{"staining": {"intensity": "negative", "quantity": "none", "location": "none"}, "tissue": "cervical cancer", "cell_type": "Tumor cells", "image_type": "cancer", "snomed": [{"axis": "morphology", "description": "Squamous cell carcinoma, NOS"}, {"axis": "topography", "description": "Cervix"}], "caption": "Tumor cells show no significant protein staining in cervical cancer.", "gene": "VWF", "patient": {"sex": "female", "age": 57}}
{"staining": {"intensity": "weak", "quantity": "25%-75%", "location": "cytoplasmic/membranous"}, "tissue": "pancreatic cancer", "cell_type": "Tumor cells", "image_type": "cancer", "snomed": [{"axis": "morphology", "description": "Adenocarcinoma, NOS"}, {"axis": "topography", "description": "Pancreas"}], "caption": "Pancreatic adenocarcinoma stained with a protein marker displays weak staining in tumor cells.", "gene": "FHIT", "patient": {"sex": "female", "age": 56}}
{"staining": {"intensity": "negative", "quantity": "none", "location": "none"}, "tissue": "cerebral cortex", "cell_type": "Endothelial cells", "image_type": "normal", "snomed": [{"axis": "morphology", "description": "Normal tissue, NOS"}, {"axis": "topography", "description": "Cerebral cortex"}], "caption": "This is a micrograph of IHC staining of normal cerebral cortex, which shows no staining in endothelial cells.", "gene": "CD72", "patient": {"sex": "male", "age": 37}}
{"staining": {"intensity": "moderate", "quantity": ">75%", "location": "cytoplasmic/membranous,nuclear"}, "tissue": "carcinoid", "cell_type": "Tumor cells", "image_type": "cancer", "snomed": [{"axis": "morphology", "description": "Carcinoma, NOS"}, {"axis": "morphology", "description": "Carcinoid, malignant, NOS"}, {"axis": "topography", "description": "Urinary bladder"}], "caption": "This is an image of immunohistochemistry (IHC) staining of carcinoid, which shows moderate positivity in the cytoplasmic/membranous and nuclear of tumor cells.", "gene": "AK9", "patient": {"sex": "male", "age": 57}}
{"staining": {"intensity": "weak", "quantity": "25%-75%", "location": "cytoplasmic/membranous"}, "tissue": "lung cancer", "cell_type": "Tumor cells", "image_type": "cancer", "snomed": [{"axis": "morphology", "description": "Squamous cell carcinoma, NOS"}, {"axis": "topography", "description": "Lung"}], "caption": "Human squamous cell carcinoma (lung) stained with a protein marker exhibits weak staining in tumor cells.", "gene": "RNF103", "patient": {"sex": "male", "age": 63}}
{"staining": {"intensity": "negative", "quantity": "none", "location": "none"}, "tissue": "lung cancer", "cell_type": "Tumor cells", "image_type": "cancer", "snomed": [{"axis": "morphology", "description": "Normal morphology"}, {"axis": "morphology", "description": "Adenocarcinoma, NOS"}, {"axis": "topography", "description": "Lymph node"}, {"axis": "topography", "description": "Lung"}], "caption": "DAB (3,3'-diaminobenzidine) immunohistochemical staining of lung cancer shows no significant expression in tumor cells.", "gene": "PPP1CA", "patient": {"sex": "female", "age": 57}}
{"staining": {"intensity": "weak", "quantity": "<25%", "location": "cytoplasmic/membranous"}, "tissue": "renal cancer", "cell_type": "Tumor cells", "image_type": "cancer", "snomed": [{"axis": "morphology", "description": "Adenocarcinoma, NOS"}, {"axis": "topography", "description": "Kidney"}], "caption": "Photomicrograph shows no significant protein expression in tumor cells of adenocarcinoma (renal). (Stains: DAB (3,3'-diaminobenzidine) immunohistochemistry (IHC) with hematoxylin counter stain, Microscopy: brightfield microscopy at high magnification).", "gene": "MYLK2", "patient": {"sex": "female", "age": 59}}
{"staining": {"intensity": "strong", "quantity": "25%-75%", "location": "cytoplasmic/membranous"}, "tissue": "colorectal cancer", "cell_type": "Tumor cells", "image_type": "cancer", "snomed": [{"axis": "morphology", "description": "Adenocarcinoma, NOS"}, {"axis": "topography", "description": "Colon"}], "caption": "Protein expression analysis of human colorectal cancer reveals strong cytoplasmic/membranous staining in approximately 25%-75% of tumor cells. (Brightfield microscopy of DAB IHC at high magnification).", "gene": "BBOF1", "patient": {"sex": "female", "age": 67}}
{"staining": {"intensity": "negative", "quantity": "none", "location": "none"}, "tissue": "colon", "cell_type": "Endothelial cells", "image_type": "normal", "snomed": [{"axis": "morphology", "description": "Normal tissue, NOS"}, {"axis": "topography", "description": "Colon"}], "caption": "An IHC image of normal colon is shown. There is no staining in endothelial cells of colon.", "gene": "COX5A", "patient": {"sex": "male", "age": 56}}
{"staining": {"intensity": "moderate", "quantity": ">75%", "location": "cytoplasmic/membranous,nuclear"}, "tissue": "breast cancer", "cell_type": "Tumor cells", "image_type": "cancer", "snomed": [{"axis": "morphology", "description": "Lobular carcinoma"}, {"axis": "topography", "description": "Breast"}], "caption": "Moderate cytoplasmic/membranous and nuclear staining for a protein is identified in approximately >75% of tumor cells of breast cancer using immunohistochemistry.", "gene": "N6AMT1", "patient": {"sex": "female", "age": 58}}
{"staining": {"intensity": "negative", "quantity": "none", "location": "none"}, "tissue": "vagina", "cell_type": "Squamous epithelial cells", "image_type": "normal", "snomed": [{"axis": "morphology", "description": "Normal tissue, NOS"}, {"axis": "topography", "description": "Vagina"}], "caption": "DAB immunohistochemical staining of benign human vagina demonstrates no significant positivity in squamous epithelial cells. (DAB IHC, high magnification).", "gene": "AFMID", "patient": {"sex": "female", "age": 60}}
------------
WORK REQUEST -
Write the entries out again exactly.

WRITTEN ANSWER -
{"staining": {"intensity": "negative", "quantity": "none", "location": "none"}, "tissue": "cervical cancer", "cell_type": "Tumor cells", "image_type": "cancer", "snomed": [{"axis": "morphology", "description": "Squamous cell carcinoma, NOS"}, {"axis": "topography", "description": "Cervix"}], "caption": "Tumor cells show no significant protein staining in cervical cancer.", "gene": "VWF", "patient": {"sex": "female", "age": 57}}
{"staining": {"intensity": "weak", "quantity": "25%-75%", "location": "cytoplasmic/membranous"}, "tissue": "pancreatic cancer", "cell_type": "Tumor cells", "image_type": "cancer", "snomed": [{"axis": "morphology", "description": "Adenocarcinoma, NOS"}, {"axis": "topography", "description": "Pancreas"}], "caption": "Pancreatic adenocarcinoma stained with a protein marker displays weak staining in tumor cells.", "gene": "FHIT", "patient": {"sex": "female", "age": 56}}
{"staining": {"intensity": "negative", "quantity": "none", "location": "none"}, "tissue": "cerebral cortex", "cell_type": "Endothelial cells", "image_type": "normal", "snomed": [{"axis": "morphology", "description": "Normal tissue, NOS"}, {"axis": "topography", "description": "Cerebral cortex"}], "caption": "This is a micrograph of IHC staining of normal cerebral cortex, which shows no staining in endothelial cells.", "gene": "CD72", "patient": {"sex": "male", "age": 37}}
{"staining": {"intensity": "moderate", "quantity": ">75%", "location": "cytoplasmic/membranous,nuclear"}, "tissue": "carcinoid", "cell_type": "Tumor cells", "image_type": "cancer", "snomed": [{"axis": "morphology", "description": "Carcinoma, NOS"}, {"axis": "morphology", "description": "Carcinoid, malignant, NOS"}, {"axis": "topography", "description": "Urinary bladder"}], "caption": "This is an image of immunohistochemistry (IHC) staining of carcinoid, which shows moderate positivity in the cytoplasmic/membranous and nuclear of tumor cells.", "gene": "AK9", "patient": {"sex": "male", "age": 57}}
{"staining": {"intensity": "weak", "quantity": "25%-75%", "location": "cytoplasmic/membranous"}, "tissue": "lung cancer", "cell_type": "Tumor cells", "image_type": "cancer", "snomed": [{"axis": "morphology", "description": "Squamous cell carcinoma, NOS"}, {"axis": "topography", "description": "Lung"}], "caption": "Human squamous cell carcinoma (lung) stained with a protein marker exhibits weak staining in tumor cells.", "gene": "RNF103", "patient": {"sex": "male", "age": 63}}
{"staining": {"intensity": "negative", "quantity": "none", "location": "none"}, "tissue": "lung cancer", "cell_type": "Tumor cells", "image_type": "cancer", "snomed": [{"axis": "morphology", "description": "Normal morphology"}, {"axis": "morphology", "description": "Adenocarcinoma, NOS"}, {"axis": "topography", "description": "Lymph node"}, {"axis": "topography", "description": "Lung"}], "caption": "DAB (3,3'-diaminobenzidine) immunohistochemical staining of lung cancer shows no significant expression in tumor cells.", "gene": "PPP1CA", "patient": {"sex": "female", "age": 57}}
{"staining": {"intensity": "weak", "quantity": "<25%", "location": "cytoplasmic/membranous"}, "tissue": "renal cancer", "cell_type": "Tumor cells", "image_type": "cancer", "snomed": [{"axis": "morphology", "description": "Adenocarcinoma, NOS"}, {"axis": "topography", "description": "Kidney"}], "caption": "Photomicrograph shows no significant protein expression in tumor cells of adenocarcinoma (renal). (Stains: DAB (3,3'-diaminobenzidine) immunohistochemistry (IHC) with hematoxylin counter stain, Microscopy: brightfield microscopy at high magnification).", "gene": "MYLK2", "patient": {"sex": "female", "age": 59}}
{"staining": {"intensity": "strong", "quantity": "25%-75%", "location": "cytoplasmic/membranous"}, "tissue": "colorectal cancer", "cell_type": "Tumor cells", "image_type": "cancer", "snomed": [{"axis": "morphology", "description": "Adenocarcinoma, NOS"}, {"axis": "topography", "description": "Colon"}], "caption": "Protein expression analysis of human colorectal cancer reveals strong cytoplasmic/membranous staining in approximately 25%-75% of tumor cells. (Brightfield microscopy of DAB IHC at high magnification).", "gene": "BBOF1", "patient": {"sex": "female", "age": 67}}
{"staining": {"intensity": "negative", "quantity": "none", "location": "none"}, "tissue": "colon", "cell_type": "Endothelial cells", "image_type": "normal", "snomed": [{"axis": "morphology", "description": "Normal tissue, NOS"}, {"axis": "topography", "description": "Colon"}], "caption": "An IHC image of normal colon is shown. There is no staining in endothelial cells of colon.", "gene": "COX5A", "patient": {"sex": "male", "age": 56}}
{"staining": {"intensity": "moderate", "quantity": ">75%", "location": "cytoplasmic/membranous,nuclear"}, "tissue": "breast cancer", "cell_type": "Tumor cells", "image_type": "cancer", "snomed": [{"axis": "morphology", "description": "Lobular carcinoma"}, {"axis": "topography", "description": "Breast"}], "caption": "Moderate cytoplasmic/membranous and nuclear staining for a protein is identified in approximately >75% of tumor cells of breast cancer using immunohistochemistry.", "gene": "N6AMT1", "patient": {"sex": "female", "age": 58}}
{"staining": {"intensity": "negative", "quantity": "none", "location": "none"}, "tissue": "vagina", "cell_type": "Squamous epithelial cells", "image_type": "normal", "snomed": [{"axis": "morphology", "description": "Normal tissue, NOS"}, {"axis": "topography", "description": "Vagina"}], "caption": "DAB immunohistochemical staining of benign human vagina demonstrates no significant positivity in squamous epithelial cells. (DAB IHC, high magnification).", "gene": "AFMID", "patient": {"sex": "female", "age": 60}}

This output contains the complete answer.